YOUR INSTRUCTIONS -
Look through the data below. Pick out the lines holding the string "công".

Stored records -
:::

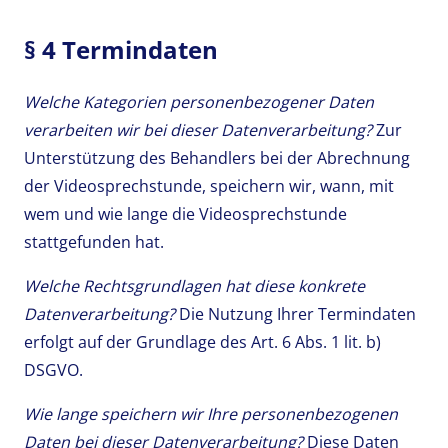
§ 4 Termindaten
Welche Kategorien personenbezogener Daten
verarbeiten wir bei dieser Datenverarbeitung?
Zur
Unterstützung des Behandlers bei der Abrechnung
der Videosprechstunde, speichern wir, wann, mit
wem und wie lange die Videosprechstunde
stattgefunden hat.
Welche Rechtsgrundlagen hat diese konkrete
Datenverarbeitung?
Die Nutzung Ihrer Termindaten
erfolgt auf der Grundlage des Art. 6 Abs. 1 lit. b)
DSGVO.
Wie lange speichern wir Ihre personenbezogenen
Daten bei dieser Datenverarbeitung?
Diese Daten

:::

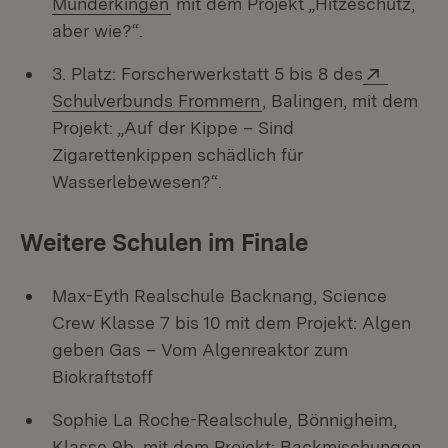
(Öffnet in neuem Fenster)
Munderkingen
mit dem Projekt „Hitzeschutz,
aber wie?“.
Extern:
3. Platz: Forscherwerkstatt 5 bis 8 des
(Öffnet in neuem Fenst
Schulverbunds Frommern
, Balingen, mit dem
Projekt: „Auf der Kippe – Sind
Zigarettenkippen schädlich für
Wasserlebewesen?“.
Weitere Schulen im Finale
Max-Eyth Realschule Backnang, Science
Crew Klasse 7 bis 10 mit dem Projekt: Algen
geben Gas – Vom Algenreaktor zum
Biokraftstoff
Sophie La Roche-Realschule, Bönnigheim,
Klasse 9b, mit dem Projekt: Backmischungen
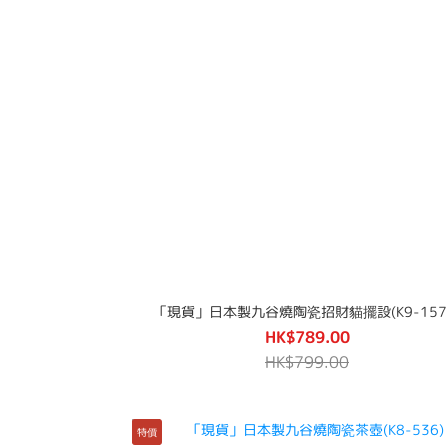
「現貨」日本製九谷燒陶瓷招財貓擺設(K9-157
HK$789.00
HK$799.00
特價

:::

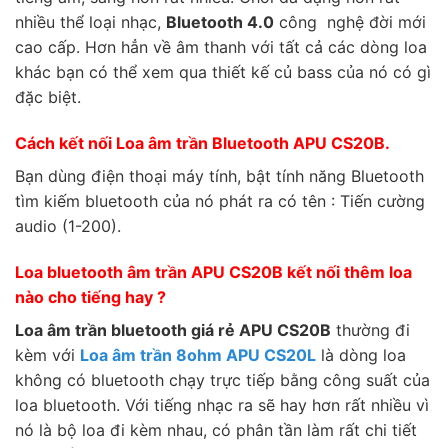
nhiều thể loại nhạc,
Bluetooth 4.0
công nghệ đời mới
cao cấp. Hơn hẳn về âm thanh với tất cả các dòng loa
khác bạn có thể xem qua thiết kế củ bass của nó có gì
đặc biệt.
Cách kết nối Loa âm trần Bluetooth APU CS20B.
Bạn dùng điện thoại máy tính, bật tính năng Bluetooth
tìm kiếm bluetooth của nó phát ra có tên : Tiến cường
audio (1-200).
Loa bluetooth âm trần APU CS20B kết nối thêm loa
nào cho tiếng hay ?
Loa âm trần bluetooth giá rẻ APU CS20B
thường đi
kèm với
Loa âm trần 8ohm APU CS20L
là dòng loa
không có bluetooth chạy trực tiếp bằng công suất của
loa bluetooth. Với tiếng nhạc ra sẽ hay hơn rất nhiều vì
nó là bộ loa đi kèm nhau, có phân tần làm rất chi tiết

:::

ANSWER SPACE -
công nghệ đời mới
không có bluetooth chạy trực tiếp bằng công suất của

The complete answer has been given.